■ **QUOTED PASSAGE**
**********
A plaintive native song was sung by our interpreter, and tears flowed freely. After that the simple Gospel message was given. They told us then some of the painful details of the conditions under which they were living, saying that they must either meet these conditions or be expelled from the Cantonment, and added, “If we are expelled, where shall we go? we must leave all our friends, and no one will give us work. It means great hardship; we would starve.” Speaking of the hateful examinations, they said the Queen had forbidden these things, but the officers yet compelled them to go on.

The woman at Mrs. Andrew’s side told us the following: “Some time ago a lady in Calcutta saw a woman weeping as she was going to the Lock Hospital with other women. The lady asked her why she wept. She told why she was obliged to go, and how she hated the examinations.

“The lady could not understand this, but took the woman home with her, and closely questioned into the matter. Then the lady said to her, ‘This ought not to be,’ and promised that she would do all she could for them. Then the lady went home to England and talked to the Queen. She spoke with wonderful power in behalf of the poor women of India. She said to the Queen that she (the Queen) was a woman, and these in India were women, and their shame was the Queen’s shame, and for them to be outraged was as though she (the Queen) was outraged, that it was a shame for women to be treated so when a woman was Queen. Then the Queen ordered it to be stopped. But the officers still carry it on.” This she added sorrowfully, all the other women joining in the assertion. Then a sudden thought came into the woman’s face, and she asked: “Are you like that lady of Calcutta, going to try to do something to help us?” We told them we would work and pray for them that help might come and homes be provided for them. They blessed and thanked us over and over. We told them, “We are your sisters;” they replied, “We are your slaves.”

Then the woman whom we have especially described lifted her hand and with impressive solemnity uttered a vow that she would no longer lead a life of shame.
**********
■ **WHAT YOU NEED TO DO**
A) Could you reproduce the part of the account of the Cantonment women that begins at the words "Then the woman" and stops after "life of shame."?
B) How does the account of the Cantonment women continue after its final sentence?

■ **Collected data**
**********
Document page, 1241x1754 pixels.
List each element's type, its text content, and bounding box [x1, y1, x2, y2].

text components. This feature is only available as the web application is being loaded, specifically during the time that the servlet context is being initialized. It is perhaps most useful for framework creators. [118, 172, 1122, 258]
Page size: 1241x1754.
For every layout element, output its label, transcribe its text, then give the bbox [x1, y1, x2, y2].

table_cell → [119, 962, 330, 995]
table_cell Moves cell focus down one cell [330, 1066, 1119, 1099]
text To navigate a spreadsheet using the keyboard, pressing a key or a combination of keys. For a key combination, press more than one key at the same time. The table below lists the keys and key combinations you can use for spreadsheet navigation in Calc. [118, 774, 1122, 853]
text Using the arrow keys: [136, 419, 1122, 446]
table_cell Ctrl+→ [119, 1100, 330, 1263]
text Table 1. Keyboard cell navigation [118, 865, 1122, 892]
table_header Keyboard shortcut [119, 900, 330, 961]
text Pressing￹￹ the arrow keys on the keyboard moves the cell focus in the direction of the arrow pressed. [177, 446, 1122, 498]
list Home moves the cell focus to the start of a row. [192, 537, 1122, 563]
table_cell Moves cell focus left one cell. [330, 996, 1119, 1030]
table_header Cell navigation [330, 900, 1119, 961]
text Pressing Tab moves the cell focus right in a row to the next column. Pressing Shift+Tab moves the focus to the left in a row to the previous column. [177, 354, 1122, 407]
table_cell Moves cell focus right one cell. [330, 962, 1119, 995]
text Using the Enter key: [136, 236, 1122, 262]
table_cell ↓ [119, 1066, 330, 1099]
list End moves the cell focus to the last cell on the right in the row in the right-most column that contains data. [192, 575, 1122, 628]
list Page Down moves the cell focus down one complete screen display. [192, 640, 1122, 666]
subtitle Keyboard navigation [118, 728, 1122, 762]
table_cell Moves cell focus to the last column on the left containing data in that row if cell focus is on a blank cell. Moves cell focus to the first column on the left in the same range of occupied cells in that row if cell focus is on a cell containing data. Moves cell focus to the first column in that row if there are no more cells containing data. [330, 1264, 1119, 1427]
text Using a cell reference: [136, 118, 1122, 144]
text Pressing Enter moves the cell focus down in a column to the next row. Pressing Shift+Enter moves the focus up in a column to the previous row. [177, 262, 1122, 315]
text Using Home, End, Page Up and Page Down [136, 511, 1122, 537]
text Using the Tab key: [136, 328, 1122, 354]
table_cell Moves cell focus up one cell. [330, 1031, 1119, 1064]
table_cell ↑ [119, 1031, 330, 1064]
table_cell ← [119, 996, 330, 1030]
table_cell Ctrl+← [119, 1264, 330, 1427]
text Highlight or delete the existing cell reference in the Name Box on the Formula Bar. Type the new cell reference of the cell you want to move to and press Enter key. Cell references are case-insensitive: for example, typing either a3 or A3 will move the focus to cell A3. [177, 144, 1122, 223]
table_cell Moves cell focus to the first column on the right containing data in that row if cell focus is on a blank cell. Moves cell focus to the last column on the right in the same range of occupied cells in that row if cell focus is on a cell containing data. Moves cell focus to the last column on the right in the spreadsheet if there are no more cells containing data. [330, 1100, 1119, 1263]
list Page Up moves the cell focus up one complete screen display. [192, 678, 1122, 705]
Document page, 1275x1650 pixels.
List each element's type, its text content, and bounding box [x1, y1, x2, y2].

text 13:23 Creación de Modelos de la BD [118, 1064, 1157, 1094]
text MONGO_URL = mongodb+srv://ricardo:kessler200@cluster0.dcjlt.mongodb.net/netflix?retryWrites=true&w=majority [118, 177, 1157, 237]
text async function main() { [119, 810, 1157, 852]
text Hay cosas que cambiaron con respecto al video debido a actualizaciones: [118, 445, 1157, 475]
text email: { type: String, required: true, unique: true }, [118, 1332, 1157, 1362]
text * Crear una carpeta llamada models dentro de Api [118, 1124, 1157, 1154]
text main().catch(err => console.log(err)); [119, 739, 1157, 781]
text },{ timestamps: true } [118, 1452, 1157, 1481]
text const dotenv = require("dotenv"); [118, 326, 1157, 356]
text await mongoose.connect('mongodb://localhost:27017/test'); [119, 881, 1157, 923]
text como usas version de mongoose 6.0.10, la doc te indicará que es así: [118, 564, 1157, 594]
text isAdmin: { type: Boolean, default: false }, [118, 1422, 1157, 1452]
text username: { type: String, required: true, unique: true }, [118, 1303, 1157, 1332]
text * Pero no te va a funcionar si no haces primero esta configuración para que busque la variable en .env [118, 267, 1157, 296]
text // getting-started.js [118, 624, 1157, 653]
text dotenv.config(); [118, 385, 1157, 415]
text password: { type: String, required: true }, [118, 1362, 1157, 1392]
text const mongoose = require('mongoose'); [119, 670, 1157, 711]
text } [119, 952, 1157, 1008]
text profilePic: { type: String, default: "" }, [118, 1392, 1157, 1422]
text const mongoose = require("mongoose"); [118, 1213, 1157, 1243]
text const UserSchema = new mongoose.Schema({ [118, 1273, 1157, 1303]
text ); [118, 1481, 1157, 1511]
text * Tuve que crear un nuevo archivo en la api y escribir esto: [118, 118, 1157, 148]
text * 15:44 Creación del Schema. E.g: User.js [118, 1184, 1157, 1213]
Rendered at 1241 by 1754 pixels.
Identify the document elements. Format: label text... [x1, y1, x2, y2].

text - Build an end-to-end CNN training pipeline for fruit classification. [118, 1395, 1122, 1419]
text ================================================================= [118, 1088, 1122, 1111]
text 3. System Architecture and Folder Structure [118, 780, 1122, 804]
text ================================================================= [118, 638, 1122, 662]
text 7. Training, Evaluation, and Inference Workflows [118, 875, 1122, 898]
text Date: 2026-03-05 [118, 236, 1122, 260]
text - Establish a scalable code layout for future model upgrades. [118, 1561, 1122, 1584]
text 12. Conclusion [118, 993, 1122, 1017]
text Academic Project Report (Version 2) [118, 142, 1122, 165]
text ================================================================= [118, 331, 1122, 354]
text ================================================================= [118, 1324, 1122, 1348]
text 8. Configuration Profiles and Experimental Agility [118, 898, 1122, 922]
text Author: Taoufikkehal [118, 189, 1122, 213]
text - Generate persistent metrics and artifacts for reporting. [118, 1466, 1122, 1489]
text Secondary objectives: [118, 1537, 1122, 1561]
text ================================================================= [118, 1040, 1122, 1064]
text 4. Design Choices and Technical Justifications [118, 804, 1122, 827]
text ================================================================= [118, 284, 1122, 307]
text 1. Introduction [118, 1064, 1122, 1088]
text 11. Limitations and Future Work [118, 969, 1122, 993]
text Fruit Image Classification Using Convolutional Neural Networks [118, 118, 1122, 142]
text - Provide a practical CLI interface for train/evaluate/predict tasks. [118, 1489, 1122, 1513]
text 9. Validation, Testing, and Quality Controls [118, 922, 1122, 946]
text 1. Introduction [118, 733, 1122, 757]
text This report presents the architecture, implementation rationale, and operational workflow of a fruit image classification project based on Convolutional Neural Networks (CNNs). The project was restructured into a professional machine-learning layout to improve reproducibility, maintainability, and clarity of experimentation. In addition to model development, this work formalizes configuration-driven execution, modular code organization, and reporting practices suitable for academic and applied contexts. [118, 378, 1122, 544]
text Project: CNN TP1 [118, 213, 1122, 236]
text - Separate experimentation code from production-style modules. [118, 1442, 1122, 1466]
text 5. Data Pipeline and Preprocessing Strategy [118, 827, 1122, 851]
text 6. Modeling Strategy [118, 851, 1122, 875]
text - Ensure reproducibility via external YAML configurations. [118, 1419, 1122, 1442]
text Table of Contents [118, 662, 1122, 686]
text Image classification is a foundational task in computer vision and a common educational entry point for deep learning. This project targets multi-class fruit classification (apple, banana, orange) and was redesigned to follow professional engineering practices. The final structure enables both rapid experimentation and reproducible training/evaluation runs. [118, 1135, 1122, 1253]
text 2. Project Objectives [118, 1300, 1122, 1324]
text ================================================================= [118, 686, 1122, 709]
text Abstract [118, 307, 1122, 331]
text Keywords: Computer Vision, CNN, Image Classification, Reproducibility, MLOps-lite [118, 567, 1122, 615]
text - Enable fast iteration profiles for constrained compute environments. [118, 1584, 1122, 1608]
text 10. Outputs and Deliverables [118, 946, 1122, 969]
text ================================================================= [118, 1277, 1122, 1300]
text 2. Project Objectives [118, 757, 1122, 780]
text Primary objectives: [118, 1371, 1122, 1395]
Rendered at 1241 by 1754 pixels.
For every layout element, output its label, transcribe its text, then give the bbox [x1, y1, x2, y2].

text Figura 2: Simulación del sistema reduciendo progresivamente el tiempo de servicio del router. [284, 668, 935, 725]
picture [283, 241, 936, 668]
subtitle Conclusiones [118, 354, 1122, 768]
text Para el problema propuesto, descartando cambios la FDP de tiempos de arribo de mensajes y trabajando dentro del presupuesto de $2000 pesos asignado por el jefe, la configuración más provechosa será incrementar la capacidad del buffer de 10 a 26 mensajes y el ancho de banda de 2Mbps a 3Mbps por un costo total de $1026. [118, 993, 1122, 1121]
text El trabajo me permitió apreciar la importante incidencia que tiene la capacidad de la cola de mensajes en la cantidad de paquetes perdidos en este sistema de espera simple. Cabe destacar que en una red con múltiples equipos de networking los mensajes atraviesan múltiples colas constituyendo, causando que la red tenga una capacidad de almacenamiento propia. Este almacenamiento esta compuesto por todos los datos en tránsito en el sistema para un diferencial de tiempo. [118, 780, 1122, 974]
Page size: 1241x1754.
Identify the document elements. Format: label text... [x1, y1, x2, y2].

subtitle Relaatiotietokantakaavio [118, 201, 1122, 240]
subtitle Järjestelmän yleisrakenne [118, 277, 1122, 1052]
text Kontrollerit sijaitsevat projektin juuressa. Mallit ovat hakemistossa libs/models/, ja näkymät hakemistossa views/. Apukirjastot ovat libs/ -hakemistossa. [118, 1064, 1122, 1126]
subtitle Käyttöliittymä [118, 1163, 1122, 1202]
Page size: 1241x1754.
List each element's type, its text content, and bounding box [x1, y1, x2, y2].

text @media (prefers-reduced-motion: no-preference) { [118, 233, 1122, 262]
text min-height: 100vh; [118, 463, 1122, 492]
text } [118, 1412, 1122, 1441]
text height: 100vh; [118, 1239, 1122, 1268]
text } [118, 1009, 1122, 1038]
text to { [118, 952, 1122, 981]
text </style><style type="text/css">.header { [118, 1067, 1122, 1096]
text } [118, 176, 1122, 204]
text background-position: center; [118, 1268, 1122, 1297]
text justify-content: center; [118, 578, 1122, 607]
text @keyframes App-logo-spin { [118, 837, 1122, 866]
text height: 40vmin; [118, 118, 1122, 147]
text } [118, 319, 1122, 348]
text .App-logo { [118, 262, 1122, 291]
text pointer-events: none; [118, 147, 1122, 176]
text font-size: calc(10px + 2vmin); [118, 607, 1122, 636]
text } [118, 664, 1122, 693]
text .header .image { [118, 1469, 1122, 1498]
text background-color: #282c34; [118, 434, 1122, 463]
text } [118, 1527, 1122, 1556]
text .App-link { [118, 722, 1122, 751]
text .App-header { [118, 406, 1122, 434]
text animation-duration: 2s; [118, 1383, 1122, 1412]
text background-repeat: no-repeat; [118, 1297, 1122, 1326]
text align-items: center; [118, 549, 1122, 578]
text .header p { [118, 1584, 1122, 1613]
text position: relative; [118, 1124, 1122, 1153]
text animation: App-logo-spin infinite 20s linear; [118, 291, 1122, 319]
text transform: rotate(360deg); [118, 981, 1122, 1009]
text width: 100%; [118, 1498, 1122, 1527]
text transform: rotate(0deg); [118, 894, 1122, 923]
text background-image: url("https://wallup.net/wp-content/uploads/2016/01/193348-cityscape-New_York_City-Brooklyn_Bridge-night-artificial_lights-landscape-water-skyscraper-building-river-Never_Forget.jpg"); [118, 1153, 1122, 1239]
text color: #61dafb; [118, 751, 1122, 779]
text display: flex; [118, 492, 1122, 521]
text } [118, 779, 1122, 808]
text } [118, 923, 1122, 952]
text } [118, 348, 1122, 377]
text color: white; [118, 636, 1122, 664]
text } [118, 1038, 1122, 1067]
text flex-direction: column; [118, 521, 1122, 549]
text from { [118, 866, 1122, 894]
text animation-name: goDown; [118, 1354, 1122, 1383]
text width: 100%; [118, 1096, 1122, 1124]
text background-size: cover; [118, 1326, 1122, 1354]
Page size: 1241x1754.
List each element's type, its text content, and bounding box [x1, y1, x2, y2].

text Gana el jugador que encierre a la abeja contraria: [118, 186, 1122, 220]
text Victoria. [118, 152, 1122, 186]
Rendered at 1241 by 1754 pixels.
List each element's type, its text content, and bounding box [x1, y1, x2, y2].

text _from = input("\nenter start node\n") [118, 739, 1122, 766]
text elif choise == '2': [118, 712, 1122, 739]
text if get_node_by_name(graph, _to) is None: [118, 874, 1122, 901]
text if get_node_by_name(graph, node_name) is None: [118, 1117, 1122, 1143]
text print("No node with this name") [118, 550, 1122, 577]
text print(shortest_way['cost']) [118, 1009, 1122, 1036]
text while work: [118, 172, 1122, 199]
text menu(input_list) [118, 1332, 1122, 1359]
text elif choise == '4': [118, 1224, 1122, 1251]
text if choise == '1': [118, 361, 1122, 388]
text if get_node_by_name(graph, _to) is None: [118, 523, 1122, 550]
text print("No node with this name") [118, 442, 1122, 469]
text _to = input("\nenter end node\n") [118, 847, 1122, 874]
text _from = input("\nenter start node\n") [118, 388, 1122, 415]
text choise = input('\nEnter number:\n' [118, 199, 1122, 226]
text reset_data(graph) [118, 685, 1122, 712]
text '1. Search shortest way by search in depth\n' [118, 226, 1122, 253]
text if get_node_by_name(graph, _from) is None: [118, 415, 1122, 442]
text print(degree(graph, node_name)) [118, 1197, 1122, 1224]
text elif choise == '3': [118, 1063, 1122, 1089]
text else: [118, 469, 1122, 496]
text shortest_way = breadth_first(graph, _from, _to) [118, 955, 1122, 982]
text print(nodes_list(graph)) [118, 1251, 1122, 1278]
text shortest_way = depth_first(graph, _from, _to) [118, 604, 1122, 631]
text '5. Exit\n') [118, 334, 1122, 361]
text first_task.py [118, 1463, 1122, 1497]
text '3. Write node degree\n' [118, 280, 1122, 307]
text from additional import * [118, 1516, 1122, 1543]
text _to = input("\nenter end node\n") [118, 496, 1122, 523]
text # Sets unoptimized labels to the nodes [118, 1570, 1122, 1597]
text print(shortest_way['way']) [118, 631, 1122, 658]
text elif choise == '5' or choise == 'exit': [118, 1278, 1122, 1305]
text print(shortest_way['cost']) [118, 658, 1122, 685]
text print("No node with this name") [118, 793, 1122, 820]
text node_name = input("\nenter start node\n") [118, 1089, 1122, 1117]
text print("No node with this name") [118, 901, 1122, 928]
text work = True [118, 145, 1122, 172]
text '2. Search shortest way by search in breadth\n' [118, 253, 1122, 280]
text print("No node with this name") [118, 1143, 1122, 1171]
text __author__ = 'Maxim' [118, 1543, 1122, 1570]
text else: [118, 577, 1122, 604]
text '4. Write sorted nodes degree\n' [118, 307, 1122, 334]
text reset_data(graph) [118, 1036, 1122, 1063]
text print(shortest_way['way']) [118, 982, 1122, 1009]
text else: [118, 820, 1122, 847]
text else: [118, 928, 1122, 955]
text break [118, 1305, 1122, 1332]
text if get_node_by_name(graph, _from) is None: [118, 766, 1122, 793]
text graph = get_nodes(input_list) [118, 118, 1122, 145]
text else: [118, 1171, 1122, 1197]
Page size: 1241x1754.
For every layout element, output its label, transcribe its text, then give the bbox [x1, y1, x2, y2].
**********
■ **RESPONSES IN ORDER**
A)
Then the woman whom we have especially described lifted her hand and with impressive solemnity uttered a vow that she would no longer lead a life of shame.

B)
The next morning we went back to the same place and stopped before the open door. The old mother was sitting on the floor by a little charcoal fire preparing the breakfast. The two daughters of the house were putting their simple little abode in order for the day. The penitent one came forward and smiled so faint a welcome, and seemed so embarrassed at our coming, that we at first thought she was offended; but they exclaimed almost instantly, “We were awake at midnight last night talking of you, and we said it must have been the true God who had sent you to tell us of your religion.” We replied that they had been sorely on our hearts, so that we could not sleep, and that we too were awake at midnight, talking of them and praying for them. They then poured out blessings upon us, with hands clasped in prayer.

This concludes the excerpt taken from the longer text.